Yiddish was the language of my ancestors. Many years ago I took an adult education course, but all I remember is “Khop nisht di lokshn far di fish” – “don’t grab the noodles before the fish.” In English we would say, “don’t put the cart before the horse.”
I should have paid closer attention in the class, or listened more carefully to my grandparents when I was young. When they came to this country from the Pale of Settlement (the area in Russia where Jews were allowed to live in the 19th century), they brought their language with them. They became fluent in English, but their generation held tight to the mame-loshn, the mother tongue.
Language connects us to our past. I was reminded of this recently when I read the obituary of Albert White Hat. Mr. White Hat, a member of the Rosebud Sioux tribe, taught Lakota Studies at Sinte Gliska University on the Rosebud Indian Reservation. The article described how he “helped preserve Lakota language,” and went on to say that he was “known across the powwow circuit for his dedication to the Lakota language and culture.” He even translated the movie “Dances with Wolves” into Lakota.
I paused over the article because a few years ago I was part of a small group that spent a day on the Rosebud Reservation in Mission, South Dakota. During our visit we saw first-hand that life on the Reservation is extremely difficult. High unemployment, crime, alcoholism, domestic abuse – all the plagues of society except more so. Yet our hosts could not have been more gracious. We ate traditional Lakota foods at a luncheon, listened to ceremonial Lakota songs and music, and heard the Lakota language. I asked someone to translate the word “Lakota.” It means “friend.”
As I absorbed this one-of-a kind experience, I thought about how little I knew about American Indians. My education consisted mostly of Saturday afternoons at the Latchis Theatre in Claremont, hearing Tonto say “How” and addressing the Lone Ranger as “kemo sabe” (“faithful friend”). I asked one of the elders whether young people on the reservation spoke Lakota. He answered my question with a weary look and a shrug.
Just a few weeks ago I met Father John Hatcher, S.J., President of the “St. Francis Mission Among the Lakota.” He was visiting Boston to promote the work of the Mission, which is to address social, spiritual, and educational problems on the Rosebud Reservation. He told me that part of this Jesuit initiative is to help preserve the Lakota language. The Mission’s brochure says, “The essential part of a culture is its language; without its language, a culture dies.”
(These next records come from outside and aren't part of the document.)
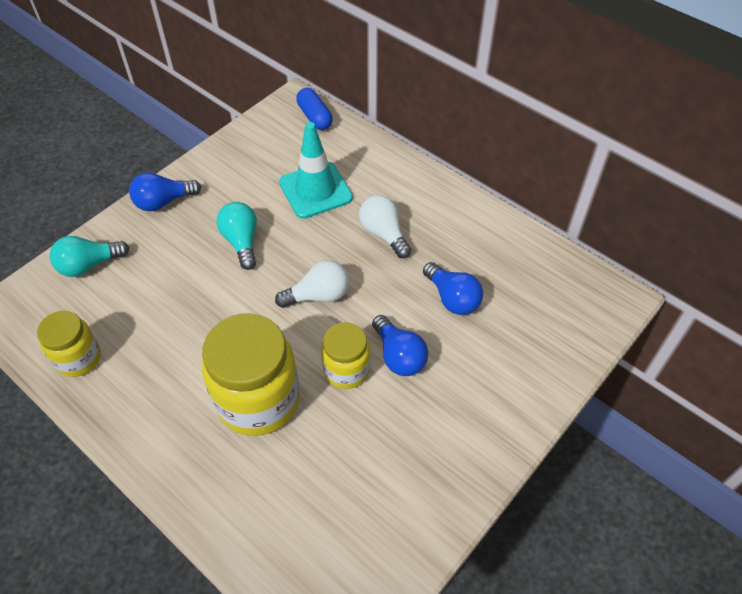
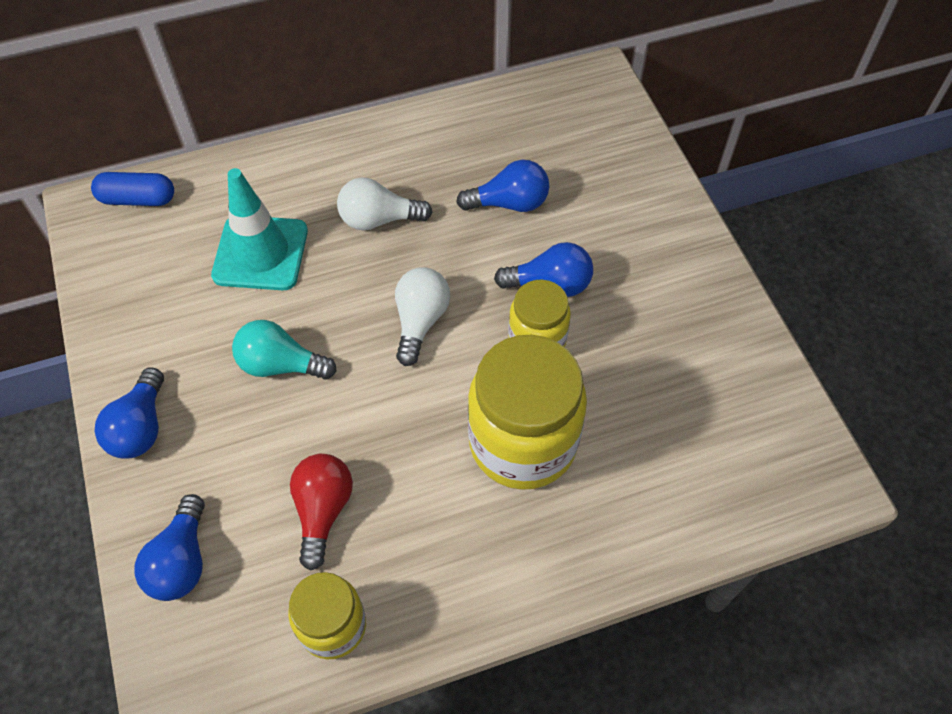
camera: 60 degrees left, 5 degrees up
turquoise light bulb [50,236,129,277] -> blue light bulb [134,494,205,601]
none -> red light bulb [290,454,353,571]

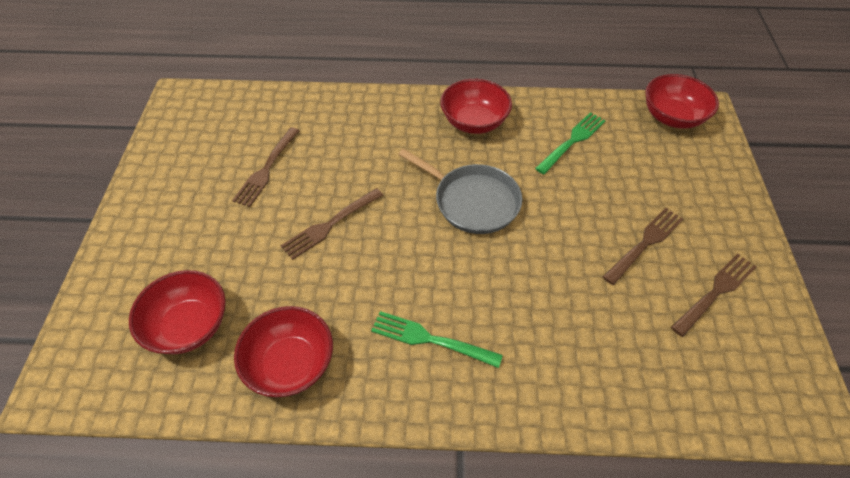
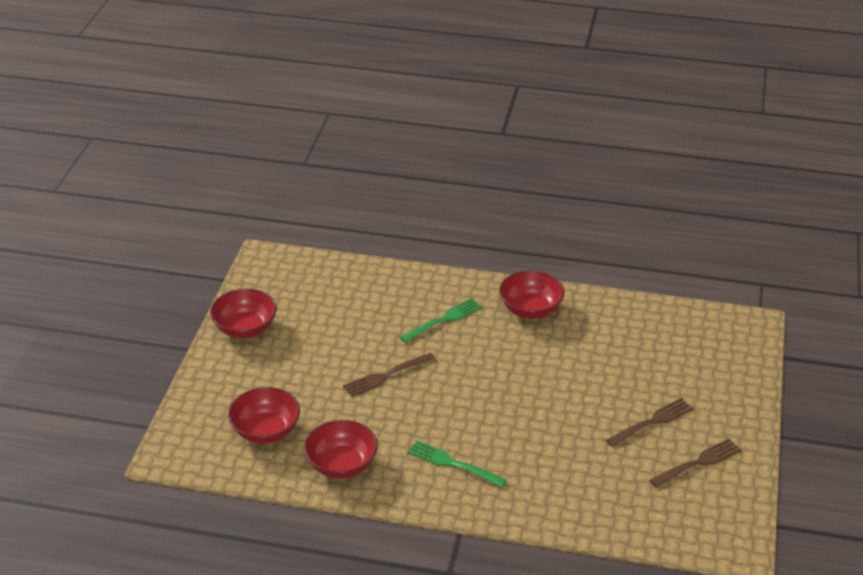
camera: 10 degrees right, 15 degrees down
brown fork [232,127,300,207] -> none
grey pan [398,149,522,234] -> none
green fork [535,112,606,174] -> green fork moved to [400,298,482,343]
red bowl [645,74,719,129] -> red bowl moved to [210,289,277,338]

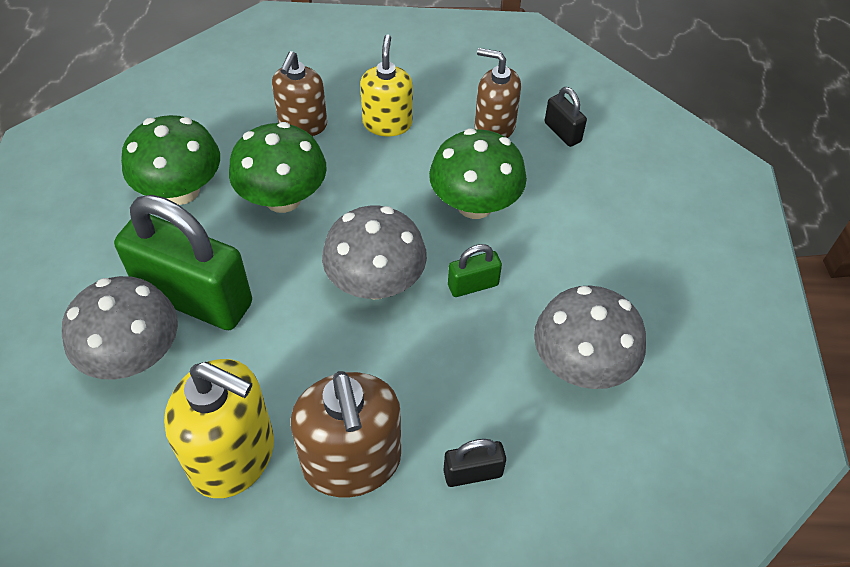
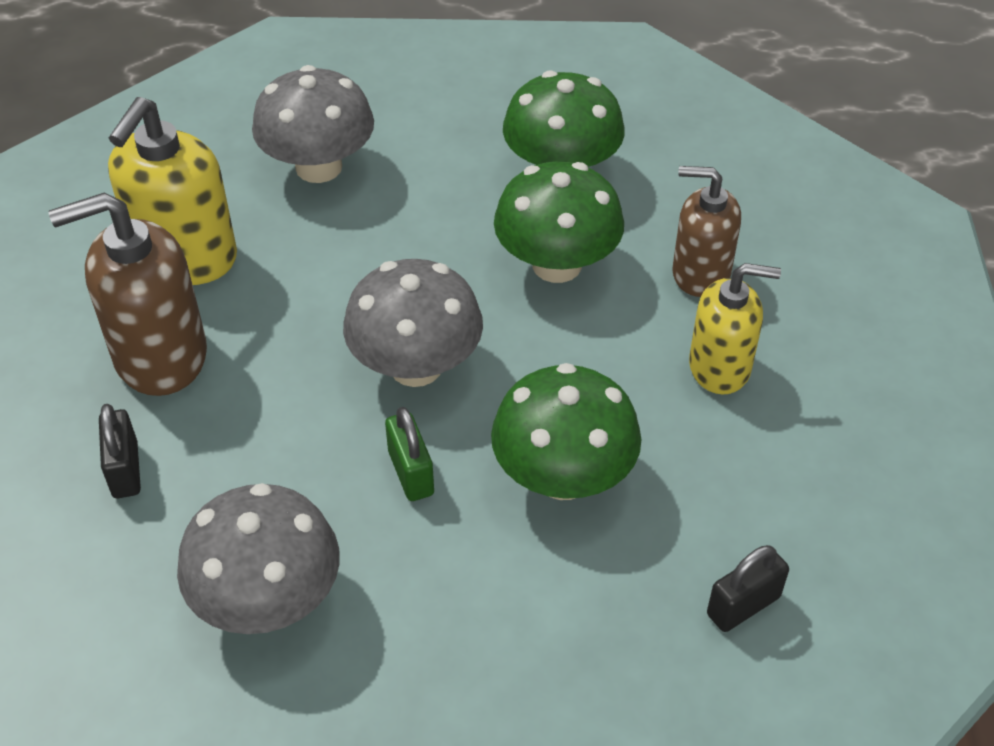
camera: 90 degrees right, 5 degrees down
green padlock [114,195,252,330] -> none
brown soap dispenser [474,48,521,138] -> none

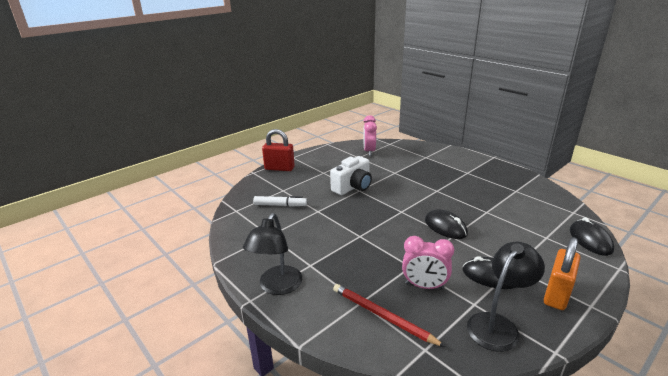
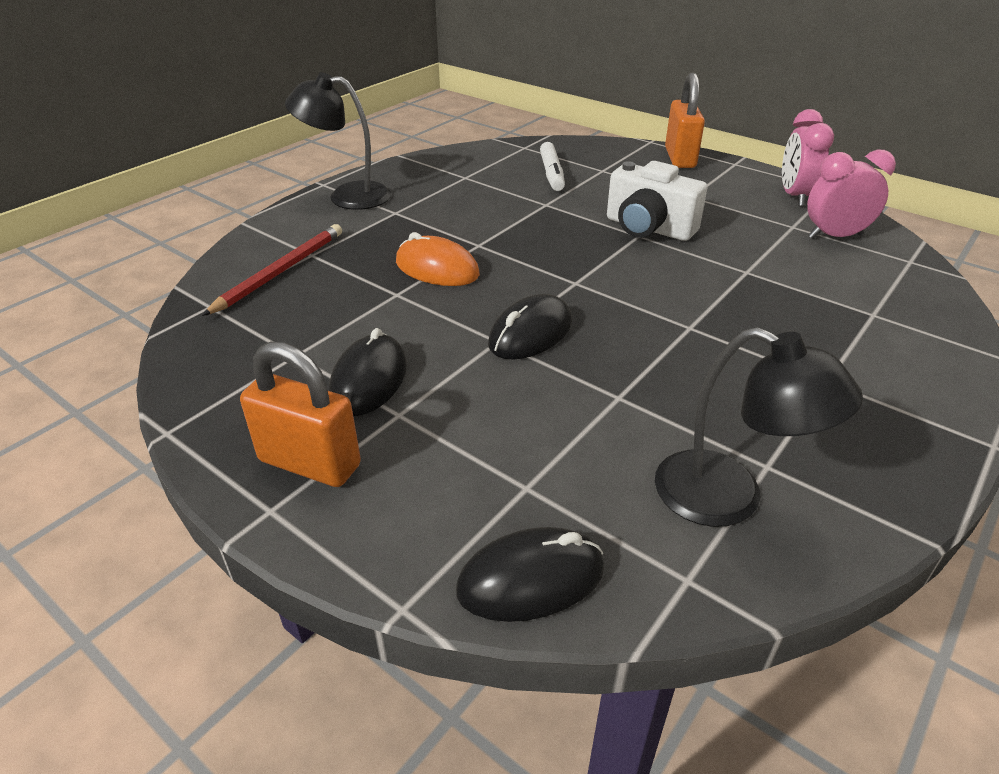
camera: 80 degrees right, 10 degrees up
red padlock [262,129,295,171] -> orange padlock [665,73,705,168]
pink clock [402,236,454,289] -> pink clock moved to [782,109,834,206]
black lamp [467,242,545,352] -> black lamp moved to [655,327,863,527]
none -> orange mouse [396,232,480,286]

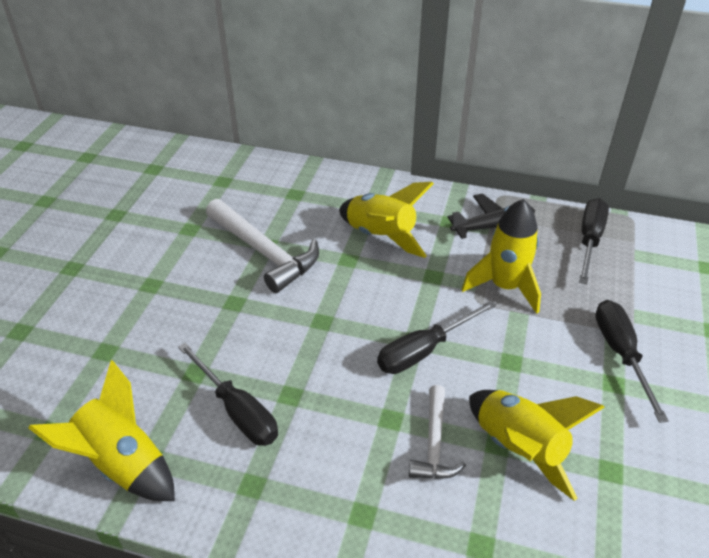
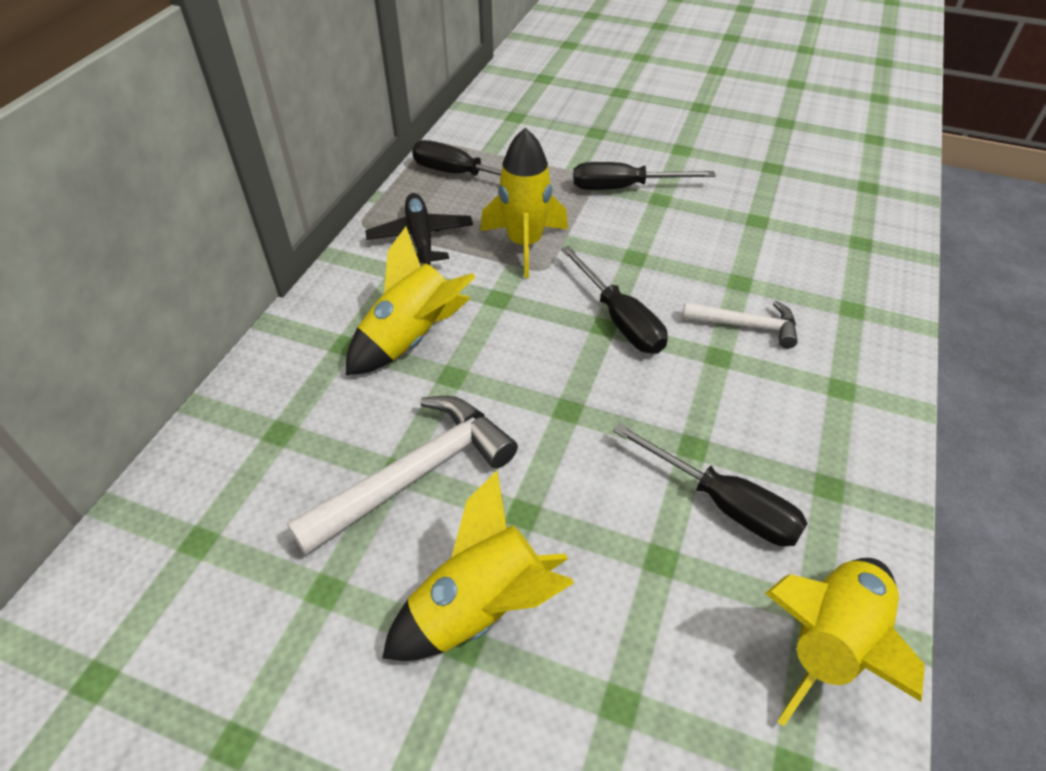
camera: 85 degrees left, 5 degrees up
black screwdriver [178,342,278,446] -> black screwdriver turned 75 degrees clockwise [613,423,808,547]
yellow rocket [469,390,605,501] -> yellow rocket moved to [382,471,574,661]

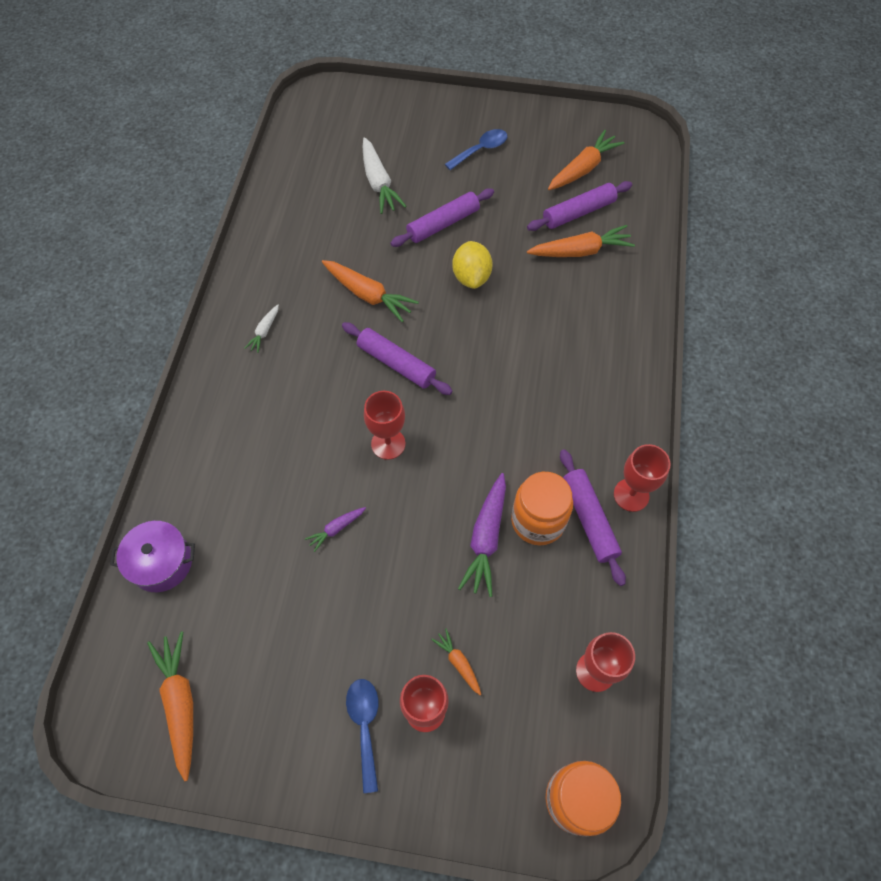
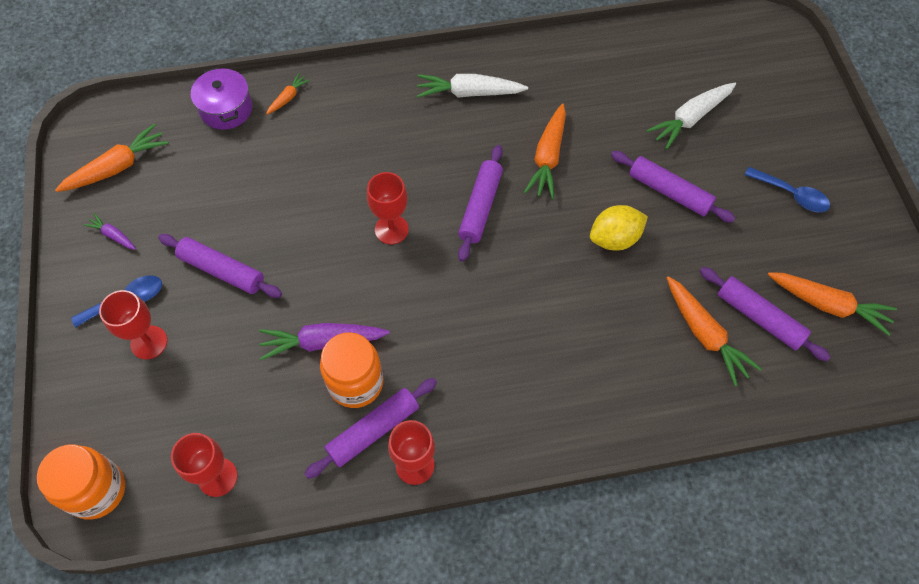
camera: 70 degrees right, 0 degrees up
white carrot [245,305,279,353] -> white carrot [417,74,528,98], size x1.91
purple carrot [305,507,366,552] -> purple carrot moved to [83,213,136,250]
orange carrot [431,629,481,695] -> orange carrot moved to [266,73,310,114]
none -> purple rolling pin [158,234,282,298]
Mr. White Hat spent his life keeping a culture alive. The same can be said for his Jewish counterparts who work to preserve the Yiddish language. It may seem odd to couple the two, the cultures of Indians and Jews, but I’m not the first person to do so. In the movie “Blazing Saddles,” Mel Brooks’ plays a Yiddish-speaking Indian chief who uses such expressions as “zayt nisht meshuge” (“don’t be crazy”) and “abi gezunt” (“as long as you’re healthy”). I grew up hearing those very words.
I know even less Lakota than I do Yiddish, but on my visit to Rosebud I did learn the Lakota word for “Hello.” Actually, I already knew it from my boyhood days. The word is “Hau.”